■ Exercise goal ■
Restate every entry word for word.

+++ Source records +++

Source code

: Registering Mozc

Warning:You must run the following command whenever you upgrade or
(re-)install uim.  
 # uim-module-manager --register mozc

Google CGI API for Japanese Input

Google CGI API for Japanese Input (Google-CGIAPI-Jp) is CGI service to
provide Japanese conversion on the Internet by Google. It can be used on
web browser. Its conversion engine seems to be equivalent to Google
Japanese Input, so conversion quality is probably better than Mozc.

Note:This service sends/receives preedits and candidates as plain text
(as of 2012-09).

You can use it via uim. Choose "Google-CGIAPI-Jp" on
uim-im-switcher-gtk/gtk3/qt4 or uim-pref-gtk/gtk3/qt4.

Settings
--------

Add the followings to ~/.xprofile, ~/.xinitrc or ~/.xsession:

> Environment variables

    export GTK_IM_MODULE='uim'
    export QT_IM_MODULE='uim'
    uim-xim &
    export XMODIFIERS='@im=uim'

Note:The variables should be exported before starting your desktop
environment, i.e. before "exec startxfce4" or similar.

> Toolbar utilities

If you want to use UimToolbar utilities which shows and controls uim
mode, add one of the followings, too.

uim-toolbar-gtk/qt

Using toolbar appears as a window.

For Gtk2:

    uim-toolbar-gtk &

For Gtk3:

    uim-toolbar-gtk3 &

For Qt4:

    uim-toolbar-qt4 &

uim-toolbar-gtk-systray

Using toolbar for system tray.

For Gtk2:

+++

■ Response to this task ■
Source code

: Registering Mozc

Warning:You must run the following command whenever you upgrade or
(re-)install uim.  
 # uim-module-manager --register mozc

Google CGI API for Japanese Input

Google CGI API for Japanese Input (Google-CGIAPI-Jp) is CGI service to
provide Japanese conversion on the Internet by Google. It can be used on
web browser. Its conversion engine seems to be equivalent to Google
Japanese Input, so conversion quality is probably better than Mozc.

Note:This service sends/receives preedits and candidates as plain text
(as of 2012-09).

You can use it via uim. Choose "Google-CGIAPI-Jp" on
uim-im-switcher-gtk/gtk3/qt4 or uim-pref-gtk/gtk3/qt4.

Settings
--------

Add the followings to ~/.xprofile, ~/.xinitrc or ~/.xsession:

> Environment variables

    export GTK_IM_MODULE='uim'
    export QT_IM_MODULE='uim'
    uim-xim &
    export XMODIFIERS='@im=uim'

Note:The variables should be exported before starting your desktop
environment, i.e. before "exec startxfce4" or similar.

> Toolbar utilities

If you want to use UimToolbar utilities which shows and controls uim
mode, add one of the followings, too.

uim-toolbar-gtk/qt

Using toolbar appears as a window.

For Gtk2:

    uim-toolbar-gtk &

For Gtk3:

    uim-toolbar-gtk3 &

For Qt4:

    uim-toolbar-qt4 &

uim-toolbar-gtk-systray

Using toolbar for system tray.

For Gtk2:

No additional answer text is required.